--- INSTRUCTIONS FOR THE TASK ---
Top to bottom, give the entries again exactly as written.

Segment Start: SUPPLIED RECORDS

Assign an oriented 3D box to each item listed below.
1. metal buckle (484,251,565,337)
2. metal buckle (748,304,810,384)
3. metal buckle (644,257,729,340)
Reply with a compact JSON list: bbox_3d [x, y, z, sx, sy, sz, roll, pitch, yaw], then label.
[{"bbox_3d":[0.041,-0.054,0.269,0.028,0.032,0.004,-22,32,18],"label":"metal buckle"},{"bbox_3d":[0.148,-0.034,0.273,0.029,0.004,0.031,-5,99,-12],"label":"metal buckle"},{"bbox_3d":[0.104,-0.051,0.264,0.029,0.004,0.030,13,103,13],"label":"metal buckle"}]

Segment End: SUPPLIED RECORDS

--- RESPONSE AREA ---
Assign an oriented 3D box to each item listed below.
1. metal buckle (484,251,565,337)
2. metal buckle (748,304,810,384)
3. metal buckle (644,257,729,340)
Reply with a compact JSON list: bbox_3d [x, y, z, sx, sy, sz, roll, pitch, yaw], then label.
[{"bbox_3d":[0.041,-0.054,0.269,0.028,0.032,0.004,-22,32,18],"label":"metal buckle"},{"bbox_3d":[0.148,-0.034,0.273,0.029,0.004,0.031,-5,99,-12],"label":"metal buckle"},{"bbox_3d":[0.104,-0.051,0.264,0.029,0.004,0.030,13,103,13],"label":"metal buckle"}]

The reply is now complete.